Belangrijker dan zicht krijgen op de omvang en samenstelling van de groep niet-melders, is dat de gemeenten deze jongeren ook echt bereiken. Op het moment verkennen we de mogelijkheid om de applicatie die het Inlichtingenbureau ontwikkelt voor het beter in beeld brengen van voortijdigschoolverlaters ook geschikt te maken voor niet-melders. Met deze mogelijke bestandsvergelijking ondersteunen we gemeenten om niet-melders in beeld te krijgen.

Daarnaast wil ik gemeenten ondersteunen in het delen van ervaringen op dit terrein. Naast het SchoolEx-programma zijn wij wij bij gemeenten en in de regio’s al verschillende vooruitstrevende plannen en activiteiten tegengekomen in de benadering van niet-melders. Wij bekijken momenteel de mogelijkheden om de uitwisseling van goede voorbeelden op een effectieve manier tot stand te brengen.

Tot slot

Met deze brief hebben wij u op de hoogte gesteld van de belangrijkste ontwikkelingen van het Actieplan jeugdwerkloosheid. Eind oktober 2009 heb ik in de «Karavaan Jeugdwerkloosheid» samen met mijn collega’s van OCW en Jeugd & Gezin veel gesprekken gevoerd en veel goede initiatieven ter bestrijding en voorkoming van jeugdwerkloosheid in heel Nederland gezien. Vooral de gesprekken met jongeren hebben veel indruk gemaakt. Voor de mensen die deze jongeren begeleiden hebben wij veel waardering.

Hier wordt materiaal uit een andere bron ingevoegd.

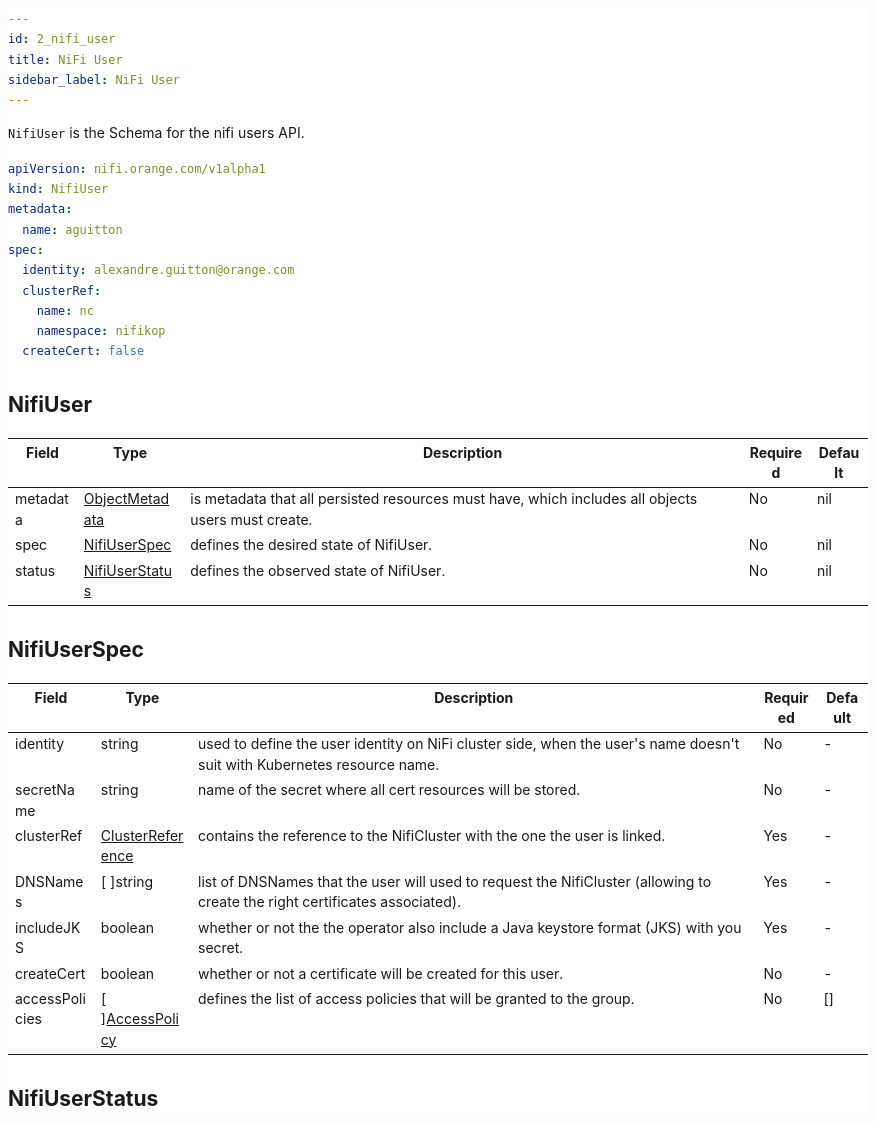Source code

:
 ```yaml
---
id: 2_nifi_user
title: NiFi User
sidebar_label: NiFi User
---
```


`NifiUser` is the Schema for the nifi users API.

```yaml
apiVersion: nifi.orange.com/v1alpha1
kind: NifiUser
metadata:
  name: aguitton
spec:
  identity: alexandre.guitton@orange.com
  clusterRef:
    name: nc
    namespace: nifikop
  createCert: false
```

## NifiUser

| Field    | Type                                                                                | Description                                                                                       | Required | Default |
| -------- | ----------------------------------------------------------------------------------- | ------------------------------------------------------------------------------------------------- | -------- | ------- |
| metadata | [ObjectMetadata](https://godoc.org/k8s.io/apimachinery/pkg/apis/meta/v1#ObjectMeta) | is metadata that all persisted resources must have, which includes all objects users must create. | No       | nil     |
| spec     | [NifiUserSpec](#nifiuserspec)                                                       | defines the desired state of NifiUser.                                                            | No       | nil     |
| status   | [NifiUserStatus](#nifiuserstatus)                                                   | defines the observed state of NifiUser.                                                           | No       | nil     |

## NifiUserSpec

| Field          | Type                                  | Description                                                                                                                 | Required | Default |
| -------------- | ------------------------------------- | --------------------------------------------------------------------------------------------------------------------------- | -------- | ------- |
| identity       | string                                | used to define the user identity on NiFi cluster side, when the user's name doesn't suit with Kubernetes resource name.     | No       | -       |
| secretName     | string                                | name of the secret where all cert resources will be stored.                                                                 | No       | -       |
| clusterRef     | [ClusterReference](#clusterreference) | contains the reference to the NifiCluster with the one the user is linked.                                                  | Yes      | -       |
| DNSNames       | \[ \]string                           | list of DNSNames that the user will used to request the NifiCluster (allowing to create the right certificates associated). | Yes      | -       |
| includeJKS     | boolean                               | whether or not the the operator also include a Java keystore format (JKS) with you secret.                                  | Yes      | -       |
| createCert     | boolean                               | whether or not a certificate will be created for this user.                                                                 | No       | -       |
| accessPolicies | \[ \][AccessPolicy](#accesspolicy)    | defines the list of access policies that will be granted to the group.                                                      | No       | []      |

## NifiUserStatus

Wij hebben ook veel werkgevers ontmoet die deze jongeren een kans geven. Alle betrokkenen weten dat er veel in gang is gezet en dat er ook nog heel veel in het komende jaar moet gebeuren. Mijn collega-bewindspersonen en ik zullen samen met alle betrokken partijen ons blijven inspannen om ook in 2010 voortvarend uitvoering te geven aan het Actieplan. In maart 2010 zullen wij u de eerste resultaten ervan presenteren.

De staatssecretaris van Sociale Zaken en Werkgelegenheid,

J. Klijnsma


XNoot
1

Ter inzage gelegd bij het Centraal Informatiepunt Tweede Kamer.

XNoot
1

In de regionale convenanten is afgesproken dat de regio’s deze informatie aanleveren. Deze informatie wordt gebruikt voor de verdeling van de middelen 2010.

XNoot
2

Ter inzage gelegd bij het Centraal Informatiepunt Tweede Kamer.

XNoot
1

Ter inzage gelegd bij het Centraal Informatiepunt Tweede Kamer.

XNoot
2

TK, vergaderjaar 2009–2010, 31 524, nr. 33.

XNoot
1

Zolang voldaan blijft worden aan de wettelijke eis voor de bbl dat minimaal zestig procent van de gehele studieduur wordt ingevuld met bpv, is dit een goede oplossing voor studenten die anders niet zouden beschikken over een passende bpv-plaats voor hun specifieke mbo-opleiding.

XNoot
1

Het kabinet heeft landelijke vertegenwoordigers van een aantal relevante organisaties gevraagd om het kabinet blijvend te ondersteunen bij de uitvoering van het Actieplan. Dit is het «sponsorteam».